__Assignment__.
Retype the material exactly, ending with the line containing "Счетчики для масла".

========

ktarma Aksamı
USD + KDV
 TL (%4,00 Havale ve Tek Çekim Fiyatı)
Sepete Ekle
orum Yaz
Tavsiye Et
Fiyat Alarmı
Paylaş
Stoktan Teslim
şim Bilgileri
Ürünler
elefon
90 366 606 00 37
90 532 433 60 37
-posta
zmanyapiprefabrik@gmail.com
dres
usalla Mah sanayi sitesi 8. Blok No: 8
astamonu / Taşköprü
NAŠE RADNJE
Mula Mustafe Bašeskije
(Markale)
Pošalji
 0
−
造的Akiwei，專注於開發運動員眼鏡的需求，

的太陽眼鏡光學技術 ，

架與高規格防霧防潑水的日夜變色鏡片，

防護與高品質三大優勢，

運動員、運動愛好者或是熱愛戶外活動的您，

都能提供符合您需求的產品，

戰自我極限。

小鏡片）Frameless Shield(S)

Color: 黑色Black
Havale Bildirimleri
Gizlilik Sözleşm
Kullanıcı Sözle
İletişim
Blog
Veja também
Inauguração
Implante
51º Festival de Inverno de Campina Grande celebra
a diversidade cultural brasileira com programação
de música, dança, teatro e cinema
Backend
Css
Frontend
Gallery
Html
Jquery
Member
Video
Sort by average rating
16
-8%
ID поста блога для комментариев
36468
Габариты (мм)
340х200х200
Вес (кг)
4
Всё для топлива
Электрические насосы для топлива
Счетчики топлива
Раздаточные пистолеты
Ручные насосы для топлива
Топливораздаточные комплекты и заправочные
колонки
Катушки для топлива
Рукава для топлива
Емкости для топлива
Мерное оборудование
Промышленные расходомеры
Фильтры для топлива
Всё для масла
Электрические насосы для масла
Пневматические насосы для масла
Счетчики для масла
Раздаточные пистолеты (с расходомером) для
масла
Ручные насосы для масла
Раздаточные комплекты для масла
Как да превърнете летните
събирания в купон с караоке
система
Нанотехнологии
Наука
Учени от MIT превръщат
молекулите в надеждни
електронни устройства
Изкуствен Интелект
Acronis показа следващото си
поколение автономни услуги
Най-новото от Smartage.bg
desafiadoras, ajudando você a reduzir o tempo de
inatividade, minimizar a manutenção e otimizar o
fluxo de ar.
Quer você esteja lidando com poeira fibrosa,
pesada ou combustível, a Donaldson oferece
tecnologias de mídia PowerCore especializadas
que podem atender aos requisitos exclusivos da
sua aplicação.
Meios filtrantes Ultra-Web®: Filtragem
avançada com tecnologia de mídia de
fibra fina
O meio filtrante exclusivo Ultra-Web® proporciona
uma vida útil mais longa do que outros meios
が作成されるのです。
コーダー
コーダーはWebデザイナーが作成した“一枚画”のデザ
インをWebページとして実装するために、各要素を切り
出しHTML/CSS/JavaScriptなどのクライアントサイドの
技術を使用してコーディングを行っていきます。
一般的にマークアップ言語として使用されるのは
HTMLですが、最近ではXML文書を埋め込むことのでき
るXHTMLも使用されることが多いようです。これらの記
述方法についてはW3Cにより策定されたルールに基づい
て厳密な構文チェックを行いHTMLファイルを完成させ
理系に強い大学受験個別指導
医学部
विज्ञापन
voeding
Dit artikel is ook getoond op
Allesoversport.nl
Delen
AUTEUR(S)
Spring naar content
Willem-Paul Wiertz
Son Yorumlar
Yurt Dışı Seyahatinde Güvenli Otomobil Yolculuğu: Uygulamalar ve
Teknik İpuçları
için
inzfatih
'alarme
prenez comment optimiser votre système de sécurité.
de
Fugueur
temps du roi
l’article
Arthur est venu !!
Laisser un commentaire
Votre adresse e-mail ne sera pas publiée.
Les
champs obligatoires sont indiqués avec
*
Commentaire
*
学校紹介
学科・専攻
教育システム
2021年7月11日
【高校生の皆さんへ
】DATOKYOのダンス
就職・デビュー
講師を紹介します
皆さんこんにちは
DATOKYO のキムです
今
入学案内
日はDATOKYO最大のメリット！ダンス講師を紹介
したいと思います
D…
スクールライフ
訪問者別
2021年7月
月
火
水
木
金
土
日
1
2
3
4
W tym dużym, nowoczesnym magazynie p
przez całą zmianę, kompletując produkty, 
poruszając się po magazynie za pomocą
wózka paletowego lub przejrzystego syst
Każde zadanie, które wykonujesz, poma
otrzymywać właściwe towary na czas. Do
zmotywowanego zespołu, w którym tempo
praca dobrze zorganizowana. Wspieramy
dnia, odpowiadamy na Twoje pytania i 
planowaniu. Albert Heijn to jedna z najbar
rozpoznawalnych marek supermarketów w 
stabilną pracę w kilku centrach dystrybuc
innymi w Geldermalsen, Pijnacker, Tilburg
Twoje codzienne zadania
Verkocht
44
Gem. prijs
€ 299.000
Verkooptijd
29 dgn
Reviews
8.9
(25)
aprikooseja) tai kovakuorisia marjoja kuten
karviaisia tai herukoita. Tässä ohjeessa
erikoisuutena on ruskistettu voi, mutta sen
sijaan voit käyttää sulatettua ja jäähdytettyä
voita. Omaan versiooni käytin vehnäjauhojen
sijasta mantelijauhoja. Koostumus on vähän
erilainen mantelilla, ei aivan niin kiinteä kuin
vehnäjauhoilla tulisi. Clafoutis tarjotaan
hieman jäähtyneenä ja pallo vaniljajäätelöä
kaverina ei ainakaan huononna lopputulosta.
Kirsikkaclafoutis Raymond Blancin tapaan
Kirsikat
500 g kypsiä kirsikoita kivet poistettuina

========

__Your response__.
ktarma Aksamı
USD + KDV
 TL (%4,00 Havale ve Tek Çekim Fiyatı)
Sepete Ekle
orum Yaz
Tavsiye Et
Fiyat Alarmı
Paylaş
Stoktan Teslim
şim Bilgileri
Ürünler
elefon
90 366 606 00 37
90 532 433 60 37
-posta
zmanyapiprefabrik@gmail.com
dres
usalla Mah sanayi sitesi 8. Blok No: 8
astamonu / Taşköprü
NAŠE RADNJE
Mula Mustafe Bašeskije
(Markale)
Pošalji
 0
−
造的Akiwei，專注於開發運動員眼鏡的需求，

的太陽眼鏡光學技術 ，

架與高規格防霧防潑水的日夜變色鏡片，

防護與高品質三大優勢，

運動員、運動愛好者或是熱愛戶外活動的您，

都能提供符合您需求的產品，

戰自我極限。

小鏡片）Frameless Shield(S)

Color: 黑色Black
Havale Bildirimleri
Gizlilik Sözleşm
Kullanıcı Sözle
İletişim
Blog
Veja também
Inauguração
Implante
51º Festival de Inverno de Campina Grande celebra
a diversidade cultural brasileira com programação
de música, dança, teatro e cinema
Backend
Css
Frontend
Gallery
Html
Jquery
Member
Video
Sort by average rating
16
-8%
ID поста блога для комментариев
36468
Габариты (мм)
340х200х200
Вес (кг)
4
Всё для топлива
Электрические насосы для топлива
Счетчики топлива
Раздаточные пистолеты
Ручные насосы для топлива
Топливораздаточные комплекты и заправочные
колонки
Катушки для топлива
Рукава для топлива
Емкости для топлива
Мерное оборудование
Промышленные расходомеры
Фильтры для топлива
Всё для масла
Электрические насосы для масла
Пневматические насосы для масла
Счетчики для масла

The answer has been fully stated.